Centralized Distribution

Preparations are served in a location attached to the place of manufacture. No transportation is needed.

Decentralized Distribution

Preparations are portioned in a distant area from production and can be transported in cars or thermal coolers.

Food Service Types

Centralized

À la carte: Customers choose their dish from a menu, which offers several options.

Self-service: The dishes are displayed on mobile thermal units (refrigerated or not) that can be table stands or counters, and the customer serves themselves.

Service Modalities

Self-Service: The customer goes to the table or buffet and serves themselves according to their preference, regarding variety and quantity. This service can be charged by weight or at a fixed price.

Plated: The food is already arranged on an individual plate and is placed in front of the customer from the right (also known as PF - *Prato Feito*).

Types of Service

English Direct: The waiter presents the serving dishes with the preparations from the right side and serves the plate from the left using a serving spoon (or pliers).

English Indirect: The preparations, after being presented to the customer, are placed on a *gueridon*. The waiter serves the customer and replaces the plate from the right.

French: The waiter carries the tray with food from the right side of the customer, who serves themselves from the tray, still in the waiter's hands.

American: The waiter only serves the beverages.

Sensory Tools in Menu Planning

Color: Use contrasting and vivid colors.

Form: Strip, cube, slice, stick, bundle, escalope, cookie, brochette, etc. (especially in self-service restaurants).

Texture: Liquid, soft, creamy, thick, damp, dry, hard, fibrous. Usually, the main dishes and trimmings should have different textures.

Taste/Smell: Highlight the characteristic flavors of the food.

Condiments: Characterize some cuisines and define flavors in certain dishes.

Temperature: Appropriate for certain preparations.

Harmony: Achieved through colors, odors, and textures. Ensure the presence of all nutrients.

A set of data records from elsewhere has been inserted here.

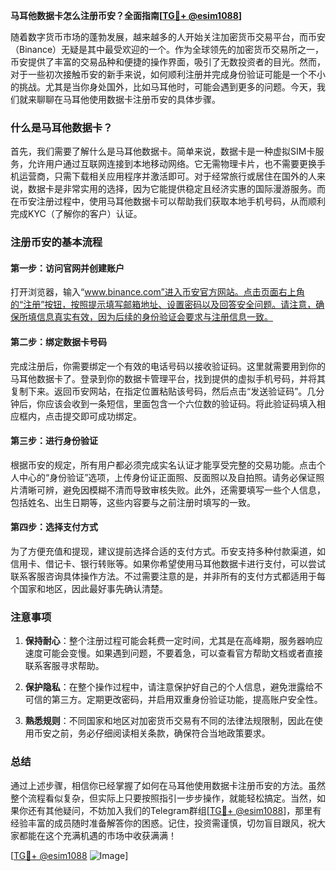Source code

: **马耳他数据卡怎么注册币安？全面指南[[TG💪+ @esim1088](https://t.me/s/esim1088)]**

随着数字货币市场的蓬勃发展，越来越多的人开始关注加密货币交易平台，而币安（Binance）无疑是其中最受欢迎的一个。作为全球领先的加密货币交易所之一，币安提供了丰富的交易品种和便捷的操作界面，吸引了无数投资者的目光。然而，对于一些初次接触币安的新手来说，如何顺利注册并完成身份验证可能是一个不小的挑战。尤其是当你身处国外，比如马耳他时，可能会遇到更多的问题。今天，我们就来聊聊在马耳他使用数据卡注册币安的具体步骤。

### 什么是马耳他数据卡？

首先，我们需要了解什么是马耳他数据卡。简单来说，数据卡是一种虚拟SIM卡服务，允许用户通过互联网连接到本地移动网络。它无需物理卡片，也不需要更换手机运营商，只需下载相关应用程序并激活即可。对于经常旅行或居住在国外的人来说，数据卡是非常实用的选择，因为它能提供稳定且经济实惠的国际漫游服务。而在币安注册过程中，使用马耳他数据卡可以帮助我们获取本地手机号码，从而顺利完成KYC（了解你的客户）认证。

### 注册币安的基本流程

#### 第一步：访问官网并创建账户
打开浏览器，输入“www.binance.com”进入币安官方网站。点击页面右上角的“注册”按钮，按照提示填写邮箱地址、设置密码以及回答安全问题。请注意，确保所填信息真实有效，因为后续的身份验证会要求与注册信息一致。

#### 第二步：绑定数据卡号码
完成注册后，你需要绑定一个有效的电话号码以接收验证码。这里就需要用到你的马耳他数据卡了。登录到你的数据卡管理平台，找到提供的虚拟手机号码，并将其复制下来。返回币安网站，在指定位置粘贴该号码，然后点击“发送验证码”。几分钟后，你应该会收到一条短信，里面包含一个六位数的验证码。将此验证码填入相应框内，点击提交即可成功绑定。

#### 第三步：进行身份验证
根据币安的规定，所有用户都必须完成实名认证才能享受完整的交易功能。点击个人中心的“身份验证”选项，上传身份证正面照、反面照以及自拍照。请务必保证照片清晰可辨，避免因模糊不清而导致审核失败。此外，还需要填写一些个人信息，包括姓名、出生日期等，这些内容要与之前注册时填写的一致。

#### 第四步：选择支付方式
为了方便充值和提现，建议提前选择合适的支付方式。币安支持多种付款渠道，如信用卡、借记卡、银行转账等。如果你希望使用马耳他数据卡进行支付，可以尝试联系客服咨询具体操作方法。不过需要注意的是，并非所有的支付方式都适用于每个国家和地区，因此最好事先确认清楚。

### 注意事项

1. **保持耐心**：整个注册过程可能会耗费一定时间，尤其是在高峰期，服务器响应速度可能会变慢。如果遇到问题，不要着急，可以查看官方帮助文档或者直接联系客服寻求帮助。
   
2. **保护隐私**：在整个操作过程中，请注意保护好自己的个人信息，避免泄露给不可信的第三方。定期更改密码，并启用双重身份验证功能，提高账户安全性。

3. **熟悉规则**：不同国家和地区对加密货币交易有不同的法律法规限制，因此在使用币安之前，务必仔细阅读相关条款，确保符合当地政策要求。

### 总结

通过上述步骤，相信你已经掌握了如何在马耳他使用数据卡注册币安的方法。虽然整个流程看似复杂，但实际上只要按照指引一步步操作，就能轻松搞定。当然，如果你还有其他疑问，不妨加入我们的Telegram群组[[TG💪+ @esim1088](https://t.me/s/esim1088)]，那里有经验丰富的成员随时准备解答你的困惑。记住，投资需谨慎，切勿盲目跟风，祝大家都能在这个充满机遇的市场中收获满满！

[[TG💪+ @esim1088](https://t.me/s/esim1088) ![Image](https://i.postimg.cc/4NQfJmqS/Snipaste-2025-05-13-00-14-12.png)]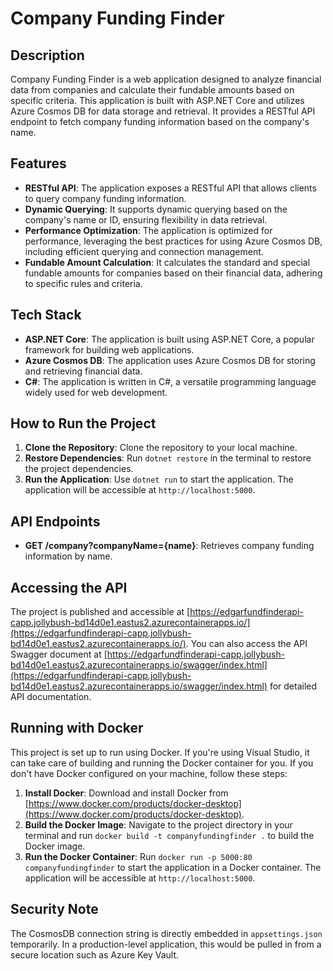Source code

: # Company Funding Finder

## Description

Company Funding Finder is a web application designed to analyze financial data from companies and calculate their fundable amounts based on specific criteria. This application is built with ASP.NET Core and utilizes Azure Cosmos DB for data storage and retrieval. It provides a RESTful API endpoint to fetch company funding information based on the company's name.

## Features

- **RESTful API**: The application exposes a RESTful API that allows clients to query company funding information.
- **Dynamic Querying**: It supports dynamic querying based on the company's name or ID, ensuring flexibility in data retrieval.
- **Performance Optimization**: The application is optimized for performance, leveraging the best practices for using Azure Cosmos DB, including efficient querying and connection management.
- **Fundable Amount Calculation**: It calculates the standard and special fundable amounts for companies based on their financial data, adhering to specific rules and criteria.

## Tech Stack

- **ASP.NET Core**: The application is built using ASP.NET Core, a popular framework for building web applications.
- **Azure Cosmos DB**: The application uses Azure Cosmos DB for storing and retrieving financial data.
- **C#**: The application is written in C#, a versatile programming language widely used for web development.

## How to Run the Project

1. **Clone the Repository**: Clone the repository to your local machine.
2. **Restore Dependencies**: Run `dotnet restore` in the terminal to restore the project dependencies.
4. **Run the Application**: Use `dotnet run` to start the application. The application will be accessible at `http://localhost:5000`.

## API Endpoints

- **GET /company?companyName={name}**: Retrieves company funding information by name.

## Accessing the API

The project is published and accessible at [https://edgarfundfinderapi-capp.jollybush-bd14d0e1.eastus2.azurecontainerapps.io/](https://edgarfundfinderapi-capp.jollybush-bd14d0e1.eastus2.azurecontainerapps.io/). You can also access the API Swagger document at [https://edgarfundfinderapi-capp.jollybush-bd14d0e1.eastus2.azurecontainerapps.io/swagger/index.html](https://edgarfundfinderapi-capp.jollybush-bd14d0e1.eastus2.azurecontainerapps.io/swagger/index.html) for detailed API documentation.

## Running with Docker

This project is set up to run using Docker. If you're using Visual Studio, it can take care of building and running the Docker container for you. If you don't have Docker configured on your machine, follow these steps:

1. **Install Docker**: Download and install Docker from [https://www.docker.com/products/docker-desktop](https://www.docker.com/products/docker-desktop).
2. **Build the Docker Image**: Navigate to the project directory in your terminal and run `docker build -t companyfundingfinder .` to build the Docker image.
3. **Run the Docker Container**: Run `docker run -p 5000:80 companyfundingfinder` to start the application in a Docker container. The application will be accessible at `http://localhost:5000`.

## Security Note

The CosmosDB connection string is directly embedded in `appsettings.json` temporarily. In a production-level application, this would be pulled in from a secure location such as Azure Key Vault.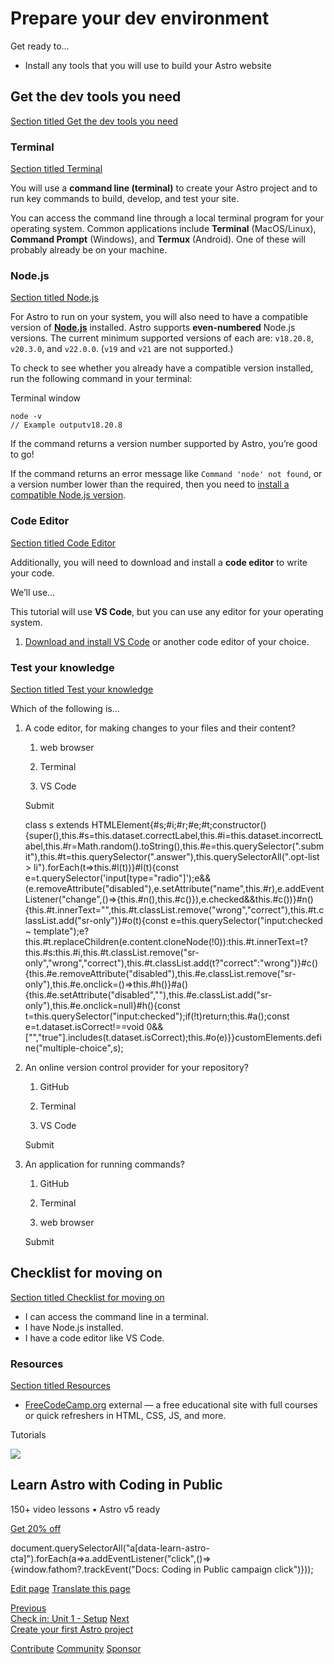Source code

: Prepare your dev environment
============================

Get ready to…

*   Install any tools that you will use to build your Astro website

Get the dev tools you need
--------------------------

[Section titled Get the dev tools you need](#get-the-dev-tools-you-need)

### Terminal

[Section titled Terminal](#terminal)

You will use a **command line (terminal)** to create your Astro project and to run key commands to build, develop, and test your site.

You can access the command line through a local terminal program for your operating system. Common applications include **Terminal** (MacOS/Linux), **Command Prompt** (Windows), and **Termux** (Android). One of these will probably already be on your machine.

### Node.js

[Section titled Node.js](#nodejs)

For Astro to run on your system, you will also need to have a compatible version of [**Node.js**](https://nodejs.org/en/) installed. Astro supports **even-numbered** Node.js versions. The current minimum supported versions of each are: `v18.20.8`, `v20.3.0`, and `v22.0.0`. (`v19` and `v21` are not supported.)

To check to see whether you already have a compatible version installed, run the following command in your terminal:

Terminal window

    node -v
    // Example outputv18.20.8

If the command returns a version number supported by Astro, you’re good to go!

If the command returns an error message like `Command 'node' not found`, or a version number lower than the required, then you need to [install a compatible Node.js version](https://docs.npmjs.com/downloading-and-installing-node-js-and-npm).

### Code Editor

[Section titled Code Editor](#code-editor)

Additionally, you will need to download and install a **code editor** to write your code.

We’ll use…

This tutorial will use **VS Code**, but you can use any editor for your operating system.

1.  [Download and install VS Code](https://code.visualstudio.com/#alt-downloads) or another code editor of your choice.

### Test your knowledge

[Section titled Test your knowledge](#test-your-knowledge)

Which of the following is…

1.  A code editor, for making changes to your files and their content?
    
    1.  web browser
        
    2.  Terminal
        
    3.  VS Code
        
    
    Submit
    
    class s extends HTMLElement{#s;#i;#r;#e;#t;constructor(){super(),this.#s=this.dataset.correctLabel,this.#i=this.dataset.incorrectLabel,this.#r=Math.random().toString(),this.#e=this.querySelector(".submit"),this.#t=this.querySelector(".answer"),this.querySelectorAll(".opt-list > li").forEach(t=>this.#l(t))}#l(t){const e=t.querySelector('input\[type="radio"\]');e&&(e.removeAttribute("disabled"),e.setAttribute("name",this.#r),e.addEventListener("change",()=>{this.#n(),this.#c()}),e.checked&&this.#c())}#n(){this.#t.innerText="",this.#t.classList.remove("wrong","correct"),this.#t.classList.add("sr-only")}#o(t){const e=this.querySelector("input:checked ~ template");e?this.#t.replaceChildren(e.content.cloneNode(!0)):this.#t.innerText=t?this.#s:this.#i,this.#t.classList.remove("sr-only","wrong","correct"),this.#t.classList.add(t?"correct":"wrong")}#c(){this.#e.removeAttribute("disabled"),this.#e.classList.remove("sr-only"),this.#e.onclick=()=>this.#h()}#a(){this.#e.setAttribute("disabled",""),this.#e.classList.add("sr-only"),this.#e.onclick=null}#h(){const t=this.querySelector("input:checked");if(!t)return;this.#a();const e=t.dataset.isCorrect!==void 0&&\["","true"\].includes(t.dataset.isCorrect);this.#o(e)}}customElements.define("multiple-choice",s);
2.  An online version control provider for your repository?
    
    1.  GitHub
        
    2.  Terminal
        
    3.  VS Code
        
    
    Submit
    
3.  An application for running commands?
    
    1.  GitHub
        
    2.  Terminal
        
    3.  web browser
        
    
    Submit
    

Checklist for moving on
-----------------------

[Section titled Checklist for moving on](#checklist-for-moving-on)

 *    I can access the command line in a terminal.
*    I have Node.js installed.
*    I have a code editor like VS Code.

### Resources

[Section titled Resources](#resources)

*   [FreeCodeCamp.org](https://freecodecamp.org) external — a free educational site with full courses or quick refreshers in HTML, CSS, JS, and more.
    

Tutorials

![](/_astro/CodingInPublic.DpaYu7Qd_5sx41.webp)

Learn Astro with **Coding in Public**
-------------------------------------

150+ video lessons • Astro v5 ready

[Get 20% off](https://learnastro.dev?code=ASTRO_PROMO)

document.querySelectorAll("a\[data-learn-astro-cta\]").forEach(a=>a.addEventListener("click",()=>{window.fathom?.trackEvent("Docs: Coding in Public campaign click")}));

[Edit page](https://github.com/withastro/docs/edit/main/src/content/docs/en/tutorial/1-setup/1.mdx) [Translate this page](https://contribute.docs.astro.build/guides/i18n/)

[Previous  
Check in: Unit 1 - Setup](/en/tutorial/1-setup/) [Next  
Create your first Astro project](/en/tutorial/1-setup/2/)

[Contribute](/en/contribute/) [Community](https://astro.build/chat) [Sponsor](https://opencollective.com/astrodotbuild)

Menu Planning Considerations

  • Ingredients should be varied throughout the meal.
  • Avoid adding multiple ingredients of the same type or excessive fried foods.
  • Types of preparation enrich the meal both in appearance and taste. Consider available equipment, preparation time, and the chef's skill.
  • Knowledge of nomenclature and classic preparations is essential.

Note: The menu should explore all the sensory stimuli.